The presentation will chart an important change that took place in British prize law in 1756, and show how merchants, ship owners and captains of ships from the kingdoms of Denmark and Sweden sought to negotiate this shift. In particular, it will tie changes worked out in diplomatic contexts to the evidence from real ships attempting to present themselves as neutrals. The presentation will pay attention to the kinds of cargoes carried and voyages undertaken by Scandinavian ships, and it will address trade with France, the Iberian Peninsula and the Mediterranean as well as with the West Indies.
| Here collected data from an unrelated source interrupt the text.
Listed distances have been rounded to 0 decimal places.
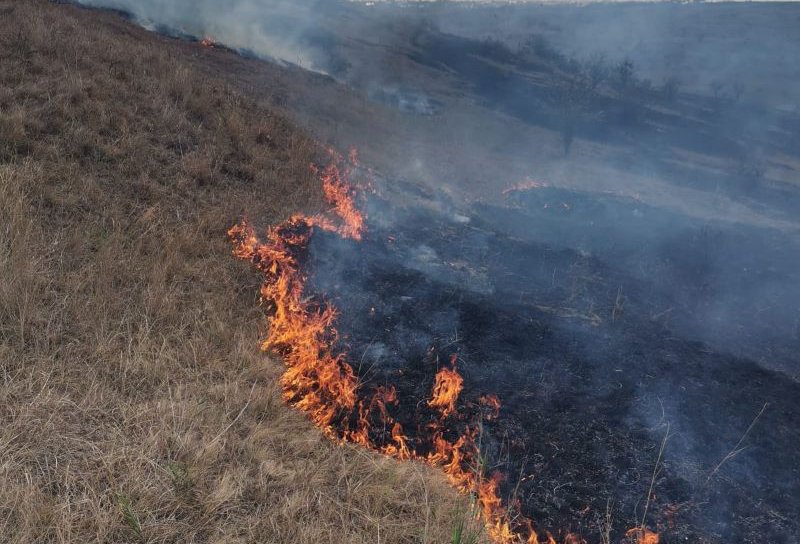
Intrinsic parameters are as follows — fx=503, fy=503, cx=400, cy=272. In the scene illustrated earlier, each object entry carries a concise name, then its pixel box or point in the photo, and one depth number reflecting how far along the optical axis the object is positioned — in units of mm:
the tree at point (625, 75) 26777
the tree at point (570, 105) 19789
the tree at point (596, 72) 24359
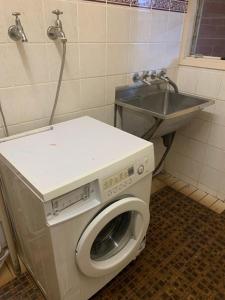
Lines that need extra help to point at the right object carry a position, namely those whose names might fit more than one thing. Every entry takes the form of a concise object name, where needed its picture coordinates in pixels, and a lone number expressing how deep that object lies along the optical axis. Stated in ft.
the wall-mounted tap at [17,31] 3.28
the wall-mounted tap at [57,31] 3.69
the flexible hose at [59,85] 4.01
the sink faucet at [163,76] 5.58
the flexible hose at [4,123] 3.71
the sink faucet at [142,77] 5.43
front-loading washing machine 2.76
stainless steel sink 4.80
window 6.05
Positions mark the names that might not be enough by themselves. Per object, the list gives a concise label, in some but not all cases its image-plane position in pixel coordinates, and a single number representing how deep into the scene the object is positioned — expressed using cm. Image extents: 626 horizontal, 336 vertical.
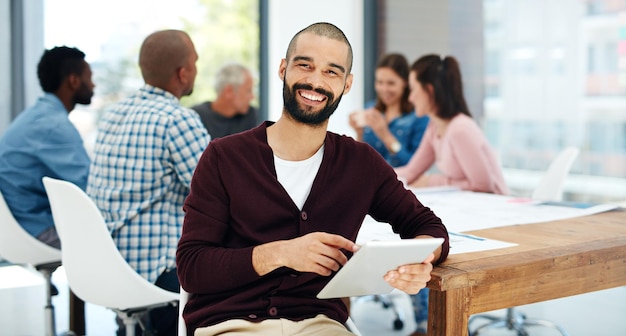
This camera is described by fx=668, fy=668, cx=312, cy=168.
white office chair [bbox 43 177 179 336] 196
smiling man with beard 140
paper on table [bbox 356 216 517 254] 162
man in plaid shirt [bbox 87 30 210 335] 219
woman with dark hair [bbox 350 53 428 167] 362
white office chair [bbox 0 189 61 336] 263
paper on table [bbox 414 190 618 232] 201
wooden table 140
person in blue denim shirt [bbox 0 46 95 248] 271
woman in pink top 289
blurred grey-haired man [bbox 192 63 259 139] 395
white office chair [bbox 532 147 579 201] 302
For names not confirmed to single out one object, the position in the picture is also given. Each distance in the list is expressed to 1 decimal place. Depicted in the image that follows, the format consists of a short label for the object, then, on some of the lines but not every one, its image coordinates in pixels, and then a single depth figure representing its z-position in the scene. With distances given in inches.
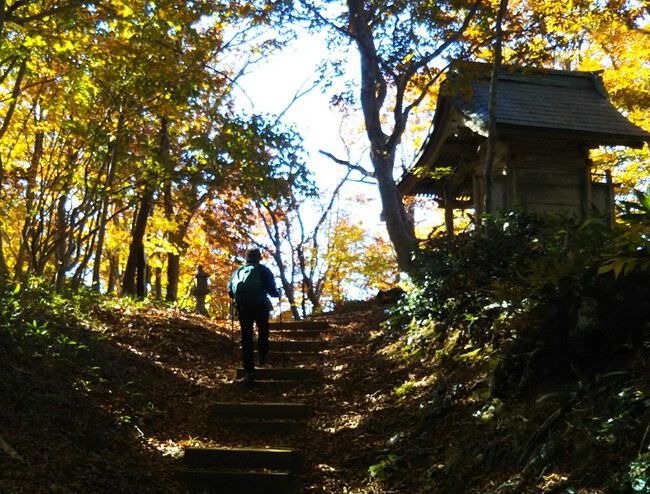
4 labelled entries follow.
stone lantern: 631.2
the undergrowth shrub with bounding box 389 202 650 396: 192.1
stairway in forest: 236.1
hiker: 352.5
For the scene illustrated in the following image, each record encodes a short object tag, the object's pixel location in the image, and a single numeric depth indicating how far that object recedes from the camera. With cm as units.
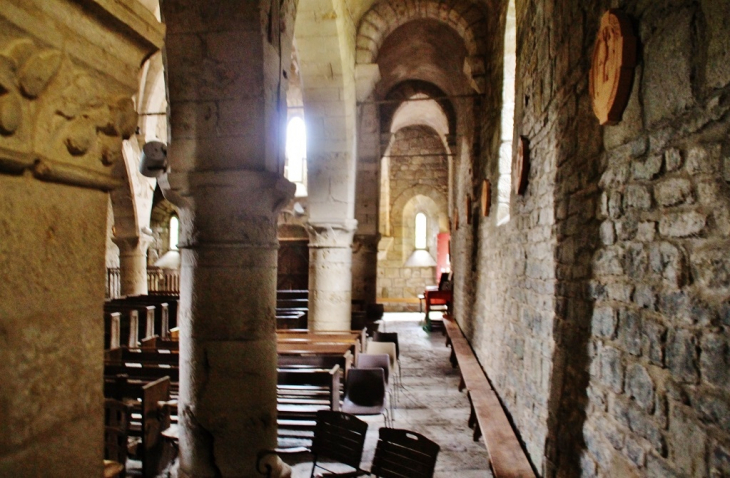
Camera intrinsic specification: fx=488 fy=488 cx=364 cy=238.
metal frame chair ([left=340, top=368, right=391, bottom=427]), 525
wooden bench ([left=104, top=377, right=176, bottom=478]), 384
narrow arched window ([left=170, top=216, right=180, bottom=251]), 1894
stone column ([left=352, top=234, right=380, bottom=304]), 1145
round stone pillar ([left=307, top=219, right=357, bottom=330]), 771
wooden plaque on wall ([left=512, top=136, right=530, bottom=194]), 435
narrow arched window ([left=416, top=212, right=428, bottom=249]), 1916
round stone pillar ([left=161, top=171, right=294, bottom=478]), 315
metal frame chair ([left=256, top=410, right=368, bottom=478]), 355
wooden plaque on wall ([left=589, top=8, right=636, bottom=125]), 219
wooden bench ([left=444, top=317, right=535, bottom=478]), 343
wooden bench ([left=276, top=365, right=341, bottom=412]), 465
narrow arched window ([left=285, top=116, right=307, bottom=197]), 1551
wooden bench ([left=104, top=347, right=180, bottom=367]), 527
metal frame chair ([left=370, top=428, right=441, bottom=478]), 318
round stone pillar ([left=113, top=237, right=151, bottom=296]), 1030
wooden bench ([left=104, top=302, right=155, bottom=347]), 681
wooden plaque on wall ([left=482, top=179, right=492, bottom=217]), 666
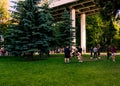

Magnus Ressel (Frankfurt am Main/Paris)
"«...il se fit d'excellentes opérations maritimes aux Iles françoises d'Amérique, à la traite etc.». The Neutrality of the Austrian Netherlands from 1778–1783

The presentation shows the highly active shaping of maritime neutrality by different actors from the Austrian Netherlands, from small port officials in Ostend to rich ship-owners and on up to the Holy Roman Emperor, who periodically tried to intervene in London on behalf of his subjects. It also shows that the border between legitimate trade and smuggling was a flexible one, enabling not only an accumulation of wealth for the Belgians but also their first substantial involvement in the transatlantic slave trade. Finally it discusses the reasons for the surprisingly high interest of the Ostenders in having a strong corsair threat, a product of the fact that both Brussels and Vienna had an interest in limiting the number of “freeriders” using forged imperial flags and ships’ passports.

Anna Knutsson (Uppsala/Cambridge)
Global peripheries: Transformative illegal trade in the High North, 1770–1820

This presentation explores the role of illegal trade in the Nordic peripheries, during the war-stricken period 1770-1820. During this period Denmark was strongly affected by two interlinked phenomena, neutrality, and flourishing trade. Neutrality boosted trade, and helped bring global wares to Europe. However, the Danish state also deemed it necessary to adopt a more active, and illegal, trading strategy in order to secure enough buyers for their imported exotic merchandise. A smuggling entrepôt was therefore set up in the Faroe Islands, directly targeting Denmark’s traditional allies, the United Kingdom. This paper investigates the entrepôt, asking how it worked and what effect it had on the UK.